Feast of Holy Family

In the afterglow of Christmas, the Church celebrates the feast of the Holy Family. Today we are invited to reflect on the gift of life and the blessing of family life in particular.

Some of us come from the traditional family setting: a home with a father, a mother and siblings. Others come from a home that is missing a parent, due perhaps to death or divorce. Some of us live alone. I know some couples who are being parents again, raising their grandchildren or foster children. For some, the roles have been reversed, an adult child is now caring for a frail parent or two. In short, the makeup of a family varies widely from home to home.

Blood ties alone do not create a family. I have encountered too many examples of relatives who refuse to communicate with one another for any number of reasons. On the other hand, I have seen some people, although unrelated, who have bonded together very much like a family.

What makes any group of people a family? That word comes from the Latin word, familus, which means servant. Nearly any kid would agree with that definition, considering all the household chores they have to do! Serving one another is what keeps a family together. In the family, each person serves the needs of the others, placing the needs, interests, desires, and delights of the other before their own. What draws out the best in any family is love.

Many of us remember Bob Hope and Bing Crosby. Bob Hope once said, “There is nothing I wouldn’t do for Crosby, and there’s nothing Crosby wouldn’t do for me. But that’s the trouble. We spent our lives doing nothing for one another.”

Hopefully, Mr. Hope isn’t describing your family. In your family, is love for one another expressed verbally or in a visual way? Or is the love you have for one another taken for granted and never expressed?

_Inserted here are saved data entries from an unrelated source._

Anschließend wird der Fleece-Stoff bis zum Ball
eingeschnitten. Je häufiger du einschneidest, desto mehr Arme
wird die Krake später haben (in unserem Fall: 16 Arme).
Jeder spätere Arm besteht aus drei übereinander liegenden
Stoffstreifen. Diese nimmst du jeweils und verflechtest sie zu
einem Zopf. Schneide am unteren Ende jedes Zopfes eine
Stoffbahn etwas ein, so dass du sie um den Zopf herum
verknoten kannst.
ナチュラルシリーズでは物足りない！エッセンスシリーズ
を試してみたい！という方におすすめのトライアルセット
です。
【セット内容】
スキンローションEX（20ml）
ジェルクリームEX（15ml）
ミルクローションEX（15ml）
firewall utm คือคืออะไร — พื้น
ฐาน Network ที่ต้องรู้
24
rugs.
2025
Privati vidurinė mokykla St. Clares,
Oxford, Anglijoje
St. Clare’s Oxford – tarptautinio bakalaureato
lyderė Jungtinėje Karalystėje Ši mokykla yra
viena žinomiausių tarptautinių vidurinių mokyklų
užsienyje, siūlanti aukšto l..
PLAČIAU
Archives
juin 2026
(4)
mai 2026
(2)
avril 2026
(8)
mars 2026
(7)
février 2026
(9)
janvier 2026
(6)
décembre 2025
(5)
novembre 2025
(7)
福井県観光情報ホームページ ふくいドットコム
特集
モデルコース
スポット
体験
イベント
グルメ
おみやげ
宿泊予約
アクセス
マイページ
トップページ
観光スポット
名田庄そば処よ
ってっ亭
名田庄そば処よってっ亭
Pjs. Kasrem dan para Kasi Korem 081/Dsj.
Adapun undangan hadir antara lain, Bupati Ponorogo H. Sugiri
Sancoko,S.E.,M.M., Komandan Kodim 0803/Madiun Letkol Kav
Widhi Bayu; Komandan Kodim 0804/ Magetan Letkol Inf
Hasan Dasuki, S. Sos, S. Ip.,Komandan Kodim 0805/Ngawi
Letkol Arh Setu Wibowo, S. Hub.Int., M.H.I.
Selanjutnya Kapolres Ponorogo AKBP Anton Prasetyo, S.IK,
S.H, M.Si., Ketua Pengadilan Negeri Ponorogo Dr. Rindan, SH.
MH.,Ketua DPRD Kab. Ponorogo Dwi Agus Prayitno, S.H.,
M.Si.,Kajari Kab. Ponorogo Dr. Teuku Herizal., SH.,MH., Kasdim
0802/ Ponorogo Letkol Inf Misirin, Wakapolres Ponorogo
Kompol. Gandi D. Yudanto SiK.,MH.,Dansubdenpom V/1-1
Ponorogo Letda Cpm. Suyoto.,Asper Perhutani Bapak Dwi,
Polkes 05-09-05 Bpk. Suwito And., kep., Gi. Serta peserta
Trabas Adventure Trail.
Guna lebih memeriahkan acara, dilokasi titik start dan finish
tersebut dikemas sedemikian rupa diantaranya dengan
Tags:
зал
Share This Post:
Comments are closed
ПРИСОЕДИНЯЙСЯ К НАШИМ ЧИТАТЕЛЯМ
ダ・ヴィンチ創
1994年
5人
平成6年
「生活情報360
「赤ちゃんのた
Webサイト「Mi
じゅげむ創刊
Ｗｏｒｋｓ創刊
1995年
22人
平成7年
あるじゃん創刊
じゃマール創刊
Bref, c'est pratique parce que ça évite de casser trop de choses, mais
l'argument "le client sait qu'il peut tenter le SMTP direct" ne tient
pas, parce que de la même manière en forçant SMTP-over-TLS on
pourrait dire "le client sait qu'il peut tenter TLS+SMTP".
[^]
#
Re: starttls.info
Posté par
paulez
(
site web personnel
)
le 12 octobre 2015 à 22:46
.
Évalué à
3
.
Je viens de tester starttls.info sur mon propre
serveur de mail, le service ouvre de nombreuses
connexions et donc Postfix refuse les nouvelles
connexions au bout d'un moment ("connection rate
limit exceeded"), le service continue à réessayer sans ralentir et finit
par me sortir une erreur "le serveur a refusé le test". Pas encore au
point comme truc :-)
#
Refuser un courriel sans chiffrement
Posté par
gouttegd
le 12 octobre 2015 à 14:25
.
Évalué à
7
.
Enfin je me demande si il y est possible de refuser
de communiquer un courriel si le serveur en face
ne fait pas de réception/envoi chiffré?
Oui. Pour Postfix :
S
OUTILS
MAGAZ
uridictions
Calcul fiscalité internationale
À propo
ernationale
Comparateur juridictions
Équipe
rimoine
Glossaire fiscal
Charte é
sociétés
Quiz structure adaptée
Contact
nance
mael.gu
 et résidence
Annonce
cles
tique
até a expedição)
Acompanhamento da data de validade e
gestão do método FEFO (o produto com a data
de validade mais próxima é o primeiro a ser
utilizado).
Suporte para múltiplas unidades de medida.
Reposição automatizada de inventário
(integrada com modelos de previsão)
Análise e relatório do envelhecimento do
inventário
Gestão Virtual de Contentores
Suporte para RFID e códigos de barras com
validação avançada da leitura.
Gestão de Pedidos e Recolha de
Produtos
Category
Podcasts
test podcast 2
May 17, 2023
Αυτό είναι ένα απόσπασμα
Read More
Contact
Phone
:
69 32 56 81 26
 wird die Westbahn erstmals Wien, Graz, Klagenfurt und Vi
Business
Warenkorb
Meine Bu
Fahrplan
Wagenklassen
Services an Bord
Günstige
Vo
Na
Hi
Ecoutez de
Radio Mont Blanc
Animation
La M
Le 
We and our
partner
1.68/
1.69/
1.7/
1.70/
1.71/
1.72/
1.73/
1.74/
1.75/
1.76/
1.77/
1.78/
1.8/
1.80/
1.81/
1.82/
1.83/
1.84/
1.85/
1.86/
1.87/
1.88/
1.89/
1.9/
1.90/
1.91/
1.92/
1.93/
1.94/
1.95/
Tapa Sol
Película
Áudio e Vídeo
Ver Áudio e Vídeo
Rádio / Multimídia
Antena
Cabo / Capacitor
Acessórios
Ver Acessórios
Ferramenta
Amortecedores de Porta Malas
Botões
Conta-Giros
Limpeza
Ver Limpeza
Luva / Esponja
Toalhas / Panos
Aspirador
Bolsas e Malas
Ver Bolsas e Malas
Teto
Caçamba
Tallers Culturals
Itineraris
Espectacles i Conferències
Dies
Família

When was the last time you told your spouse, your parent, your children, your siblings, “I love you?”  Failing to express love can spell trouble in due time. Many marriages fail because the love that once brought couples together had grown silent. Many adolescents, feeling rejected, either run away from home or have taken their lives because no one has ever said those three significant words until it is too late.

This feast, coming near the start of a New Year, provides an opportune moment for families to discern their bill of health by taking a look at the unintentional consequences of their choices.

As a parent, are you spending more time at work for the purpose of providing for your family yet finding yourself too busy to spend time with your children? As a spouse, are you too focused on caring for your children or your job that you are spending too little time with each other?

Those aren’t easy questions to deal with if they hit close to home, given the circumstances imposed on us by the pandemic. While we may not be able to control the economic forces that influence some of our decisions, we can decide what really matters in our lives. We can decide that God and people are more important than things.

We don’t know much about what life was like for the holy family, but I suspect they were more down to earth than we realize. If being a holy family means being open and accepting of one another, which I observe in Mary and Joseph, rather than expecting perfection, than being holy is a challenge every family can strive for.

Today, many families are basking in happy Christmas memories and enjoying the gifts they exchanged days ago. Others are not so fortunate, separated by the pandemic, broken homes, family feuds, or the loss of a loved one, so this feast may be somewhat painful yet for all of us, God is offering us wisdom through the insights of both Sirach and Paul, who urges us to clothe ourselves with kindness, humility, meekness, forgiveness, patience and love.

When parents seek to emulate the holy family in the manner suggested by Paul, they are doing what will enable their children to grow and become strong, filled with wisdom and the favor of God will be upon them.

Within our families, we experience the heights of joy and the depths of pain. Our belonging to a family means that each one of us, parent and child, reflects for the other the selfless, limitless and unconditional love of Christ, both in good times and in bad. The Holy Family in the sufferings they endured together is a model for us and our own families as we continue to confront the many tensions and crises in the year ahead that threaten the stability, peace and unity that are the joy of being a family.